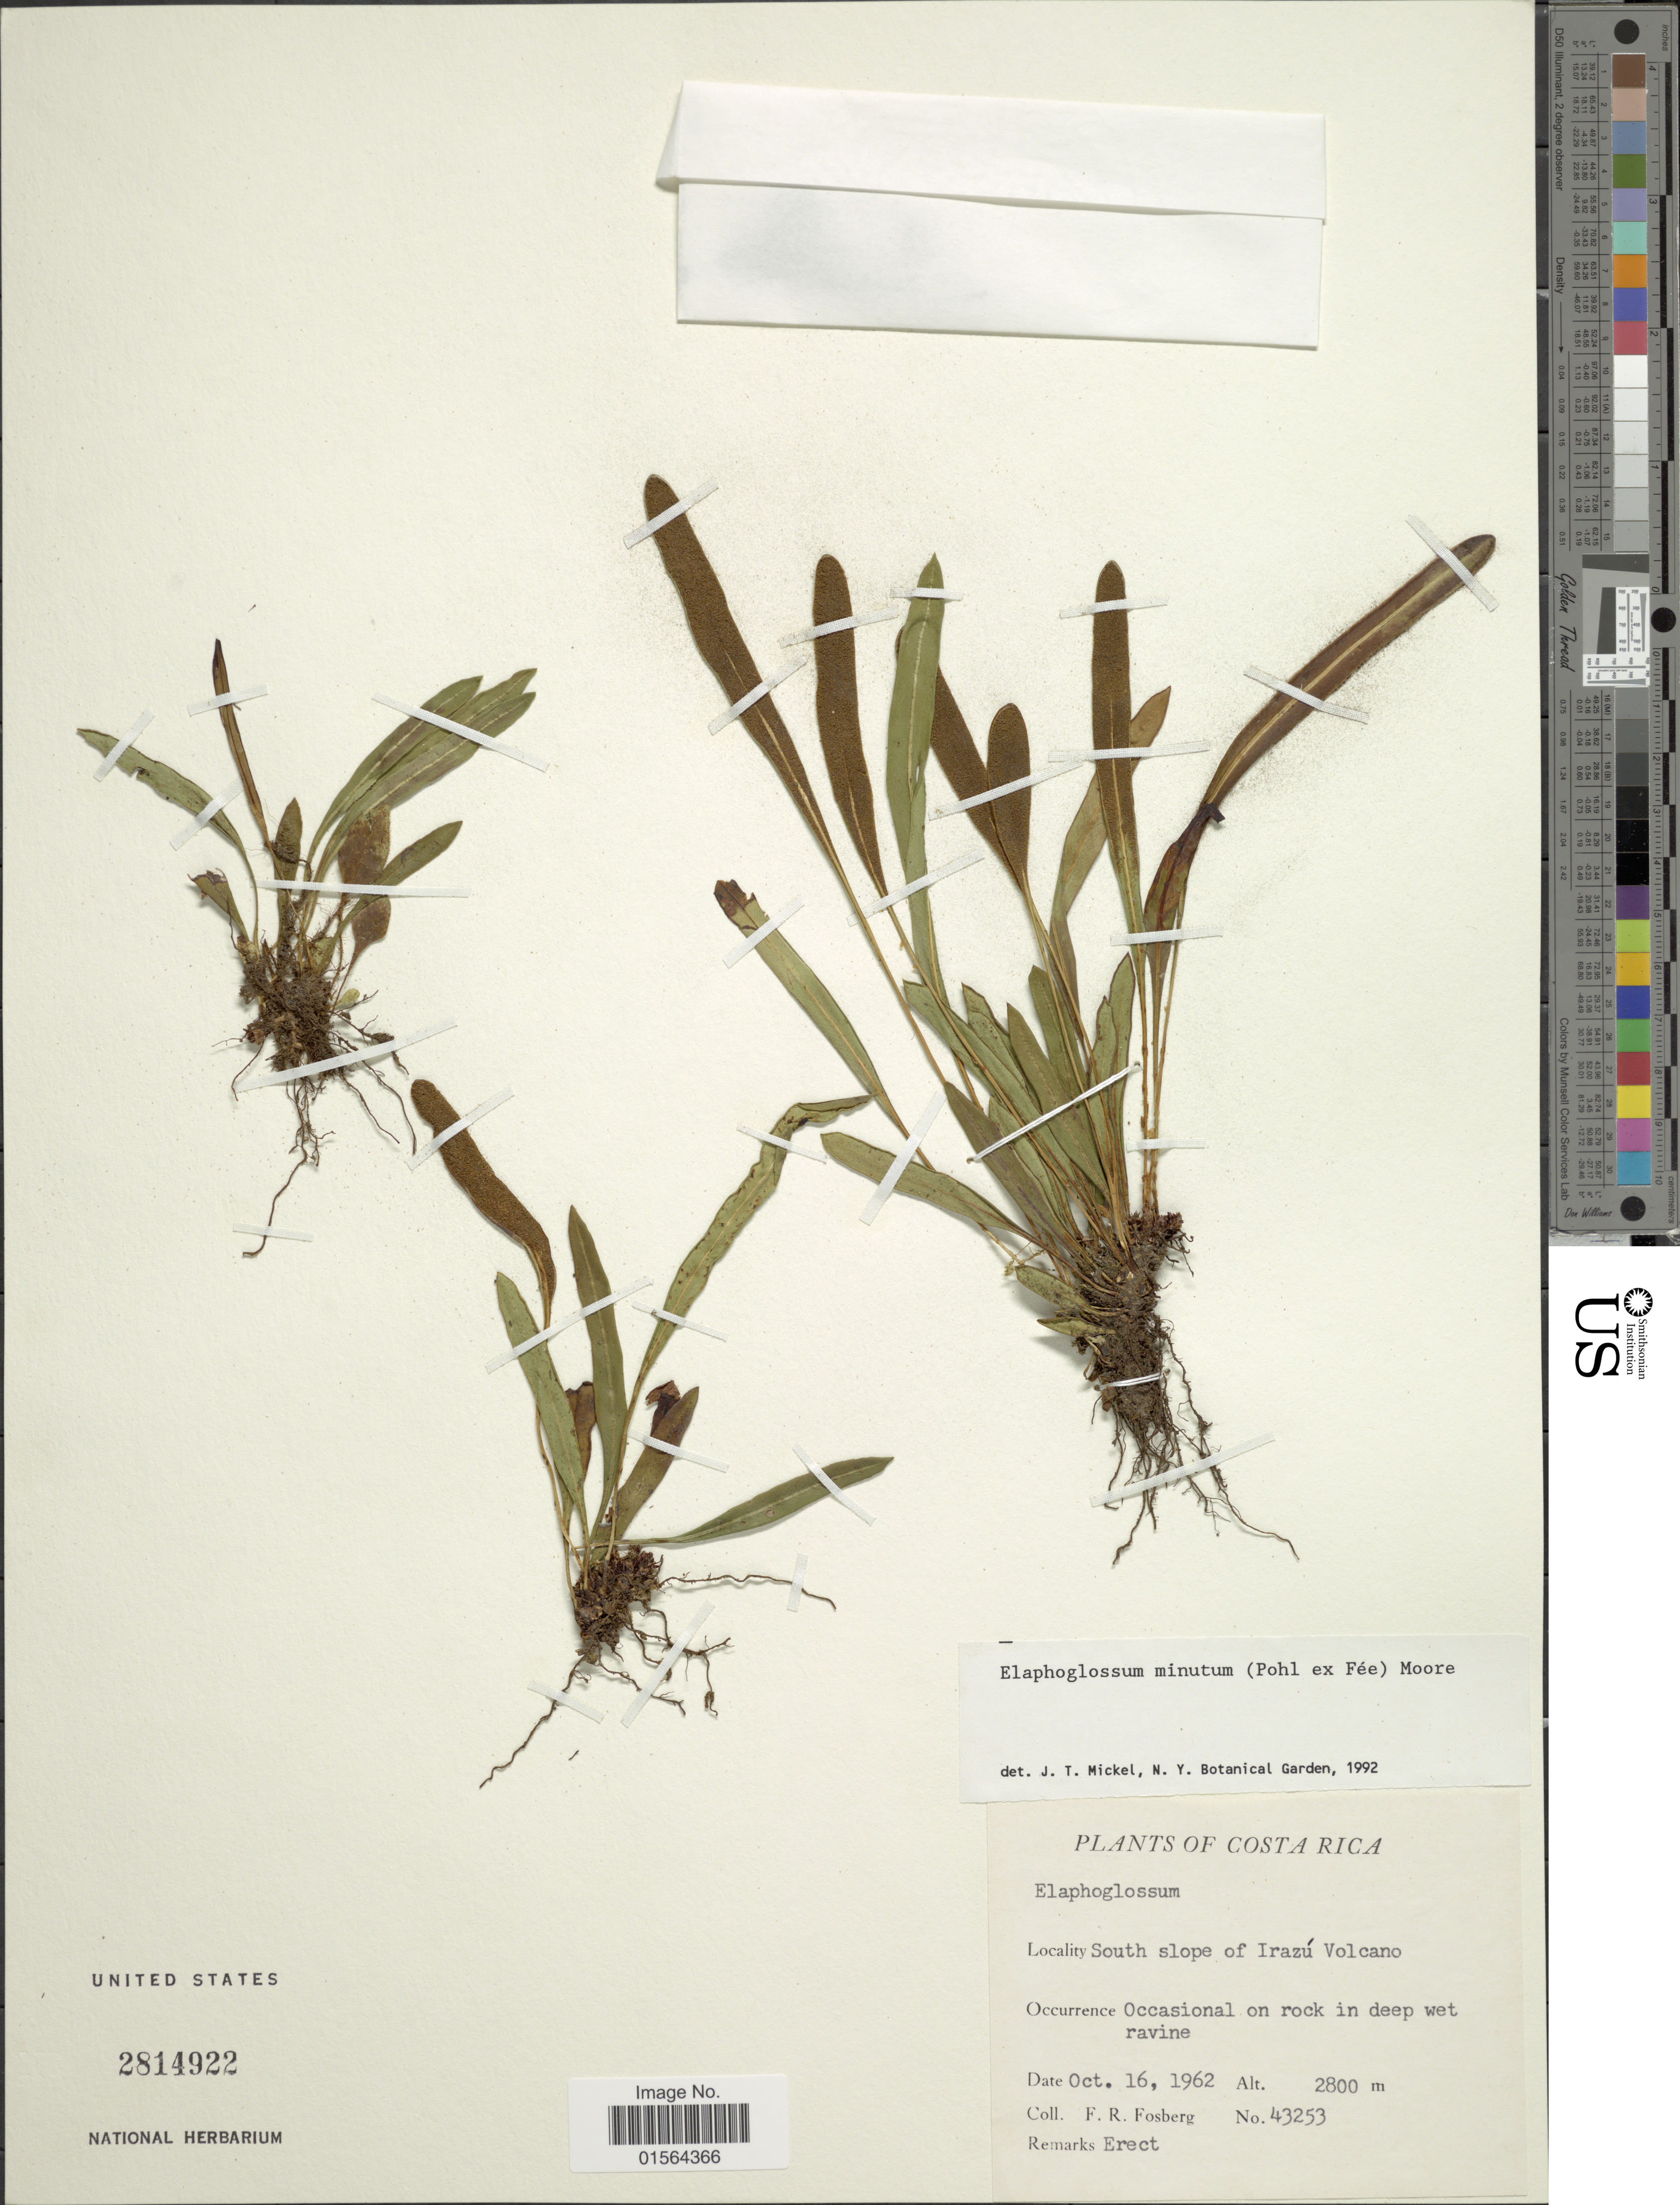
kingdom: Plantae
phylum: Tracheophyta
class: Polypodiopsida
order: Polypodiales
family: Dryopteridaceae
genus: Elaphoglossum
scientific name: Elaphoglossum minutum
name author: (Pohl ex Fée) T. Moore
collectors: F. R. Fosberg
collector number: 43253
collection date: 1962-10-16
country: Costa Rica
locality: South slope of Irazu Volcano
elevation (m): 2800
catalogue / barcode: US 2814922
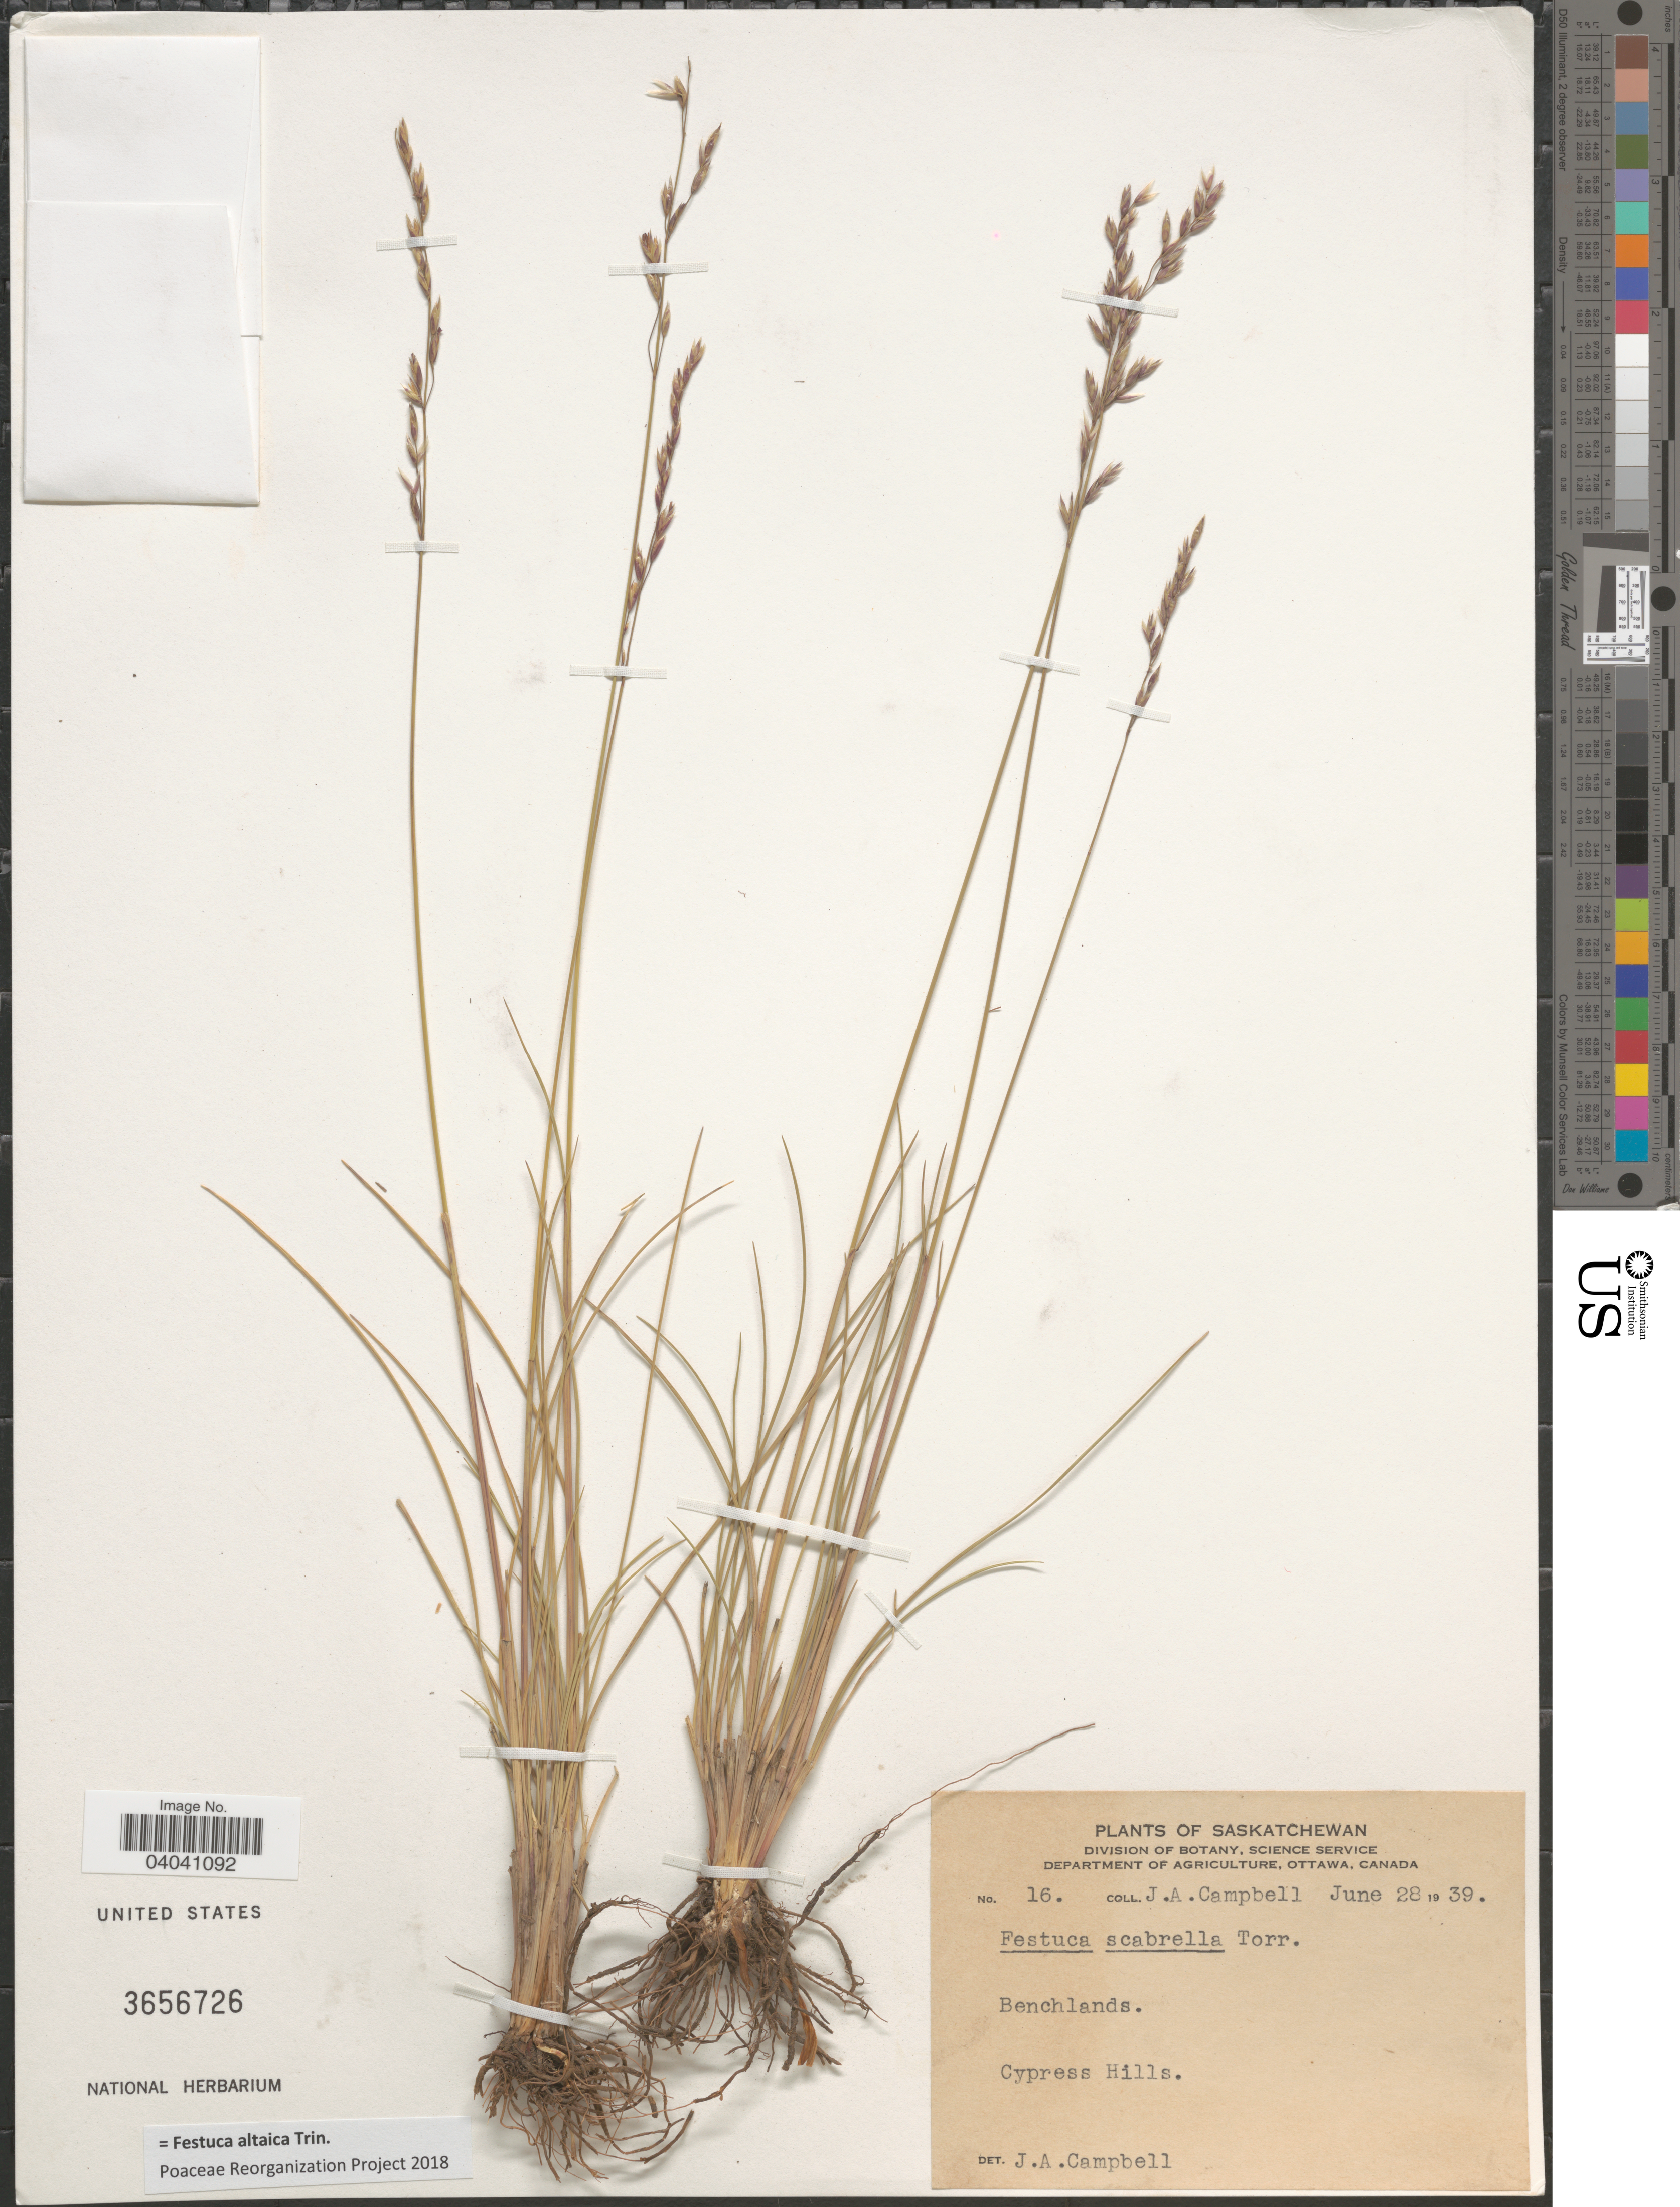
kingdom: Plantae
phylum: Tracheophyta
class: Liliopsida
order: Poales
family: Poaceae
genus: Festuca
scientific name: Festuca altaica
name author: Trin.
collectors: J. Campbell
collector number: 16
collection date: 1939-06-28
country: Canada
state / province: Saskatchewan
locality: Benchlands. Cypress Hills.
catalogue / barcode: US 3656726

* * * *

What you should do | Reproduce the catalog lines of both items above verbatim, omitting the pictures.

Exercise result |
kingdom: Plantae
phylum: Tracheophyta
class: Polypodiopsida
order: Polypodiales
family: Dryopteridaceae
genus: Elaphoglossum
scientific name: Elaphoglossum minutum
name author: (Pohl ex Fée) T. Moore
collectors: F. R. Fosberg
collector number: 43253
collection date: 1962-10-16
country: Costa Rica
locality: South slope of Irazu Volcano
elevation (m): 2800
catalogue / barcode: US 2814922
kingdom: Plantae
phylum: Tracheophyta
class: Liliopsida
order: Poales
family: Poaceae
genus: Festuca
scientific name: Festuca altaica
name author: Trin.
collectors: J. Campbell
collector number: 16
collection date: 1939-06-28
country: Canada
state / province: Saskatchewan
locality: Benchlands. Cypress Hills.
catalogue / barcode: US 3656726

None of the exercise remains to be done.